Voyage en Tunisie : le départ, Mathusalem et Latifa

Aéroport Charles de Gaulle, terminal 3 (charters et vols low-cost) : des affiches d’information sur la grippe A. Des gens s’amassent devant le comptoir de notre opérateur.

Je me pose derrière une famille et me rend compte qu’ils sont juste là comme ça.
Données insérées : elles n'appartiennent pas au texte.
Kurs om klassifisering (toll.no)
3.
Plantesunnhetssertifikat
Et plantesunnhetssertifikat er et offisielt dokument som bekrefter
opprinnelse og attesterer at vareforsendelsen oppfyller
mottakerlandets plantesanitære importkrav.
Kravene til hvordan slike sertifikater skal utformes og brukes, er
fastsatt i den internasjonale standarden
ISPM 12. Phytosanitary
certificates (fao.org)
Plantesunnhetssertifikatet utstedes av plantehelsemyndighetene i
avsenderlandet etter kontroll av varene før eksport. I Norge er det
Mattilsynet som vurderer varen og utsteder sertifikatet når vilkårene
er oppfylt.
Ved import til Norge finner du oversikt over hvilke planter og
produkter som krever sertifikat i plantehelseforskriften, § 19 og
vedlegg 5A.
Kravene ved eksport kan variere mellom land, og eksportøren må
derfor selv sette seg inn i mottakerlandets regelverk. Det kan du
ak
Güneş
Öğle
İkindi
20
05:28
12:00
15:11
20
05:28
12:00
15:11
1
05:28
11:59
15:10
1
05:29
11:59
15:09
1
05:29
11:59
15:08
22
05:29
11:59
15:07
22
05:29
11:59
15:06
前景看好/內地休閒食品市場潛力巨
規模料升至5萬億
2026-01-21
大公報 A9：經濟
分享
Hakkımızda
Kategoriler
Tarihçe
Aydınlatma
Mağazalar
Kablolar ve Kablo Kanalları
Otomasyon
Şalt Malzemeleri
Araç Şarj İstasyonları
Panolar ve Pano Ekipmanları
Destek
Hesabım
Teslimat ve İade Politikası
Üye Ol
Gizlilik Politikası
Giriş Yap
– C’est pas là, la queue, madame, me dit une femme africaine d’âge mûr, en boubou, l’air résigné. C’est loin, loin là-bas, jusqu’à Mathusalem.

 

En effet, la queue s’étend sur le côté, jusqu’à la porte vitrée. Derrière moi, une jeune occidentale en tchador et robe longue marron s’inquiète auprès de sa mère, blonde décolorée, de savoir si Khadija la reconnaîtra. Pendant ce temps, je m’inquiète car Rodrigo n’arrive pas et je ne sais pas si je pourrai retirer nos deux billets sans présenter nos deux passeports.

 

Finalement, la file avance rapidement et au comptoir, un moustachu en pleine conversation téléphonique parcourt rapidement, du pouce, un tas de billets électroniques avant de m’en tendre deux.

 

Tout va bien. L’hôtel pour cette nuit est réservé, après – après on verra. Au premier hôtel contacté, le réceptionniste avait tenté de m’arnaquer : après m’avoir assuré le vendredi qu’il y avait des chambres doubles et m’avoir demandé de confirmer le lundi matin, il m’avait fait un numéro lors de l’appel de confirmation, prétendant qu’il n’y aurait plus de places, « ou alors des chambres à trois lits » (donc plus chères). Evidemment, j’avais tout de suite cherché un autre hôtel, au risque de m’entendre dire la même chose à l’arrivée. Je m’attends à un bon nombre d’arnaques du même genre.

 

Rodrigo arrive et nous passons à l’enregistrement. Là, nous tombons sur une femme mûre qui nous demande à être enregistrée avec nous, parce que son bagage est trop lourd pour les spécifications de la compagnie aérienne, et que les nôtres ont l’air léger. Elle se retrouve à côté de nous dans l’avion, et entreprend de raconter sa vie dès que je lui offre le magazine gratuit.

 

– Merci ma fille, mais je vais juste regarder les images, je ne sais pas lire le français.

 

Elle s’appelle Latifa, elle est femme de ménage et dit que son père l’a mise au travail à neuf ans, que sa mère est aveugle et que sa soeur ne s’est jamais mariée pour s’occuper d’elle, qu’elle a travaillé trente-quatre ans pour la même famille. Elle me montre un carnet d’adresses, contenant des noms et des numéros notés par différentes mains. Elle bavarde brièvement en arabe avec son voisin, un homme jeune d’une trentaine d’années accompagné par sa femme voilée, et se tourne tout de suite vers moi.

 

– Je lui ai dit que je revenais voir ma famille, il m’a demandé pourquoi j’avais quitté la Tunisie pour venir en France. Il comprend rien !

 

Elle me montre ensuite les bijoux qu’elle s’achète, de l’or, de l’argent au poids, et nous invite dans la maison qu’elle vient d’acheter, à 2km de Tunis, qu’elle prend le temps de construire et de meubler à son goût.

 

A l’atterrissage, une caméra thermique vérifie qu’aucun des passagers n’a la fièvre.

 

Après avoir récupéré nos bagages, nous nous mettons en quête du bus qui nous emmènera au centre ville. Une fois l’arrêt trouvé, nous demandons à deux personnes si c’est bien la bonne direction, attendons vingt minutes – puis Latifa arrive, nous apprend que c’est la mauvaise direction, le bus arrive à ce moment et le chauffeur confirme qu’il ne va pas à Tunis.

 

Nous descendons donc à un autre arrêt et attendons vingt minutes de plus, inutilement. Nous nous décidons finalement à prendre un taxi et retrouvons, dans la queue, Latifa, que sa famille n’est pas venue chercher.